For instance, we might expect it not to be completely blocked (since there will be many independent dimensions along which to apply optimization pressure, so blocking one won’t block them all).
Another prediction we might make is that seeing some rapid progress doesn’t guarantee that either a complete wall will be hit soon or that progress will continue just as fast or faster. Things might just be messy, with a jagged inconsistent line proceeding up and to the right. Zoom out enough, and it may look smooth, but for our very-relevant-to-us near-term dynamics, it could just be quite noisy.
Technically this probably isn’t recursive self improvement, but rather automated AI progress. This is relevant mostly because
It implies that, at least through the early parts of the takeoff, there will be a lot of individual AI agents doing locally-useful compute-efficiency and improvement-on-relevant-benchmarks things, rather than one single coherent agent following a global plan for configuring the matter in the universe in a way that maximizes some particular internally-represented utility function.
It means that multi-agent dynamics will be very relevant in how things happen
If your threat model is “no group of humans manages to gain control of the future before human irrelevance”, none of this probably matters.
No group of AIs needs to gain control before human irrelevance either. Like a runaway algal bloom AIs might be able to bootstrap superintelligence, without crossing the threshold of AGI being useful in helping them gain control over this process any more than humans maintain such control at the outset. So it’s not even multi-agent dynamics shaping the outcome, capitalism might just serve as the nutrients until a much higher threshold of capability where a superintelligence can finally take control of this process.

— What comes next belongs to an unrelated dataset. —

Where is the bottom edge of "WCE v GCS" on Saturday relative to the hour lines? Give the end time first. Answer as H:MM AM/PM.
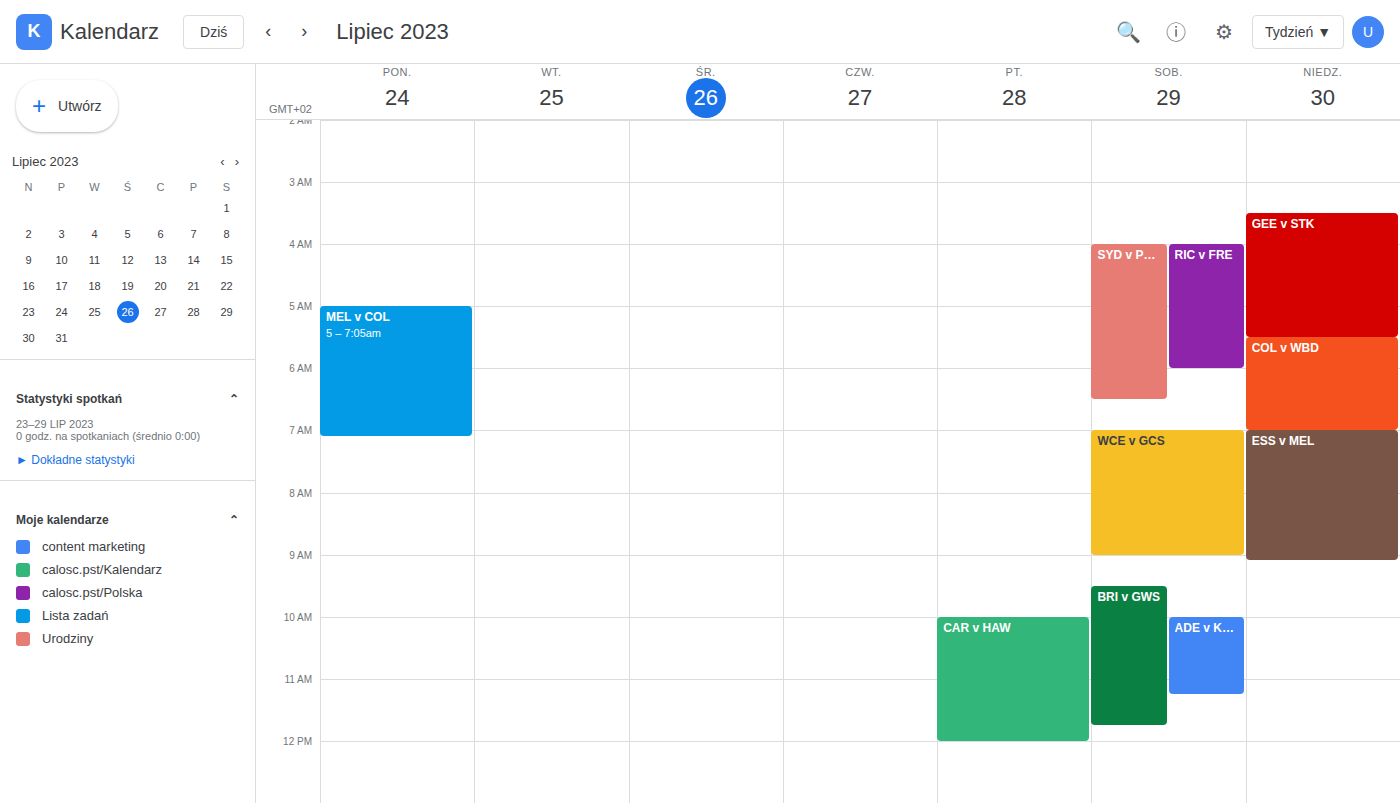
9:00 AM -- exactly on the 9 AM line.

Cutting edge AI research is one of the most difficult tasks humans are currently working on, so the intelligence requirement to replace human researchers is quite high. It is likely that most ordinary software development, being easier, will be automated before AI research is automated. I’m unsure whether LLMs with long chains of thought (o1-like models) can reach this level of intelligence before human researchers invent a more general AI architecture.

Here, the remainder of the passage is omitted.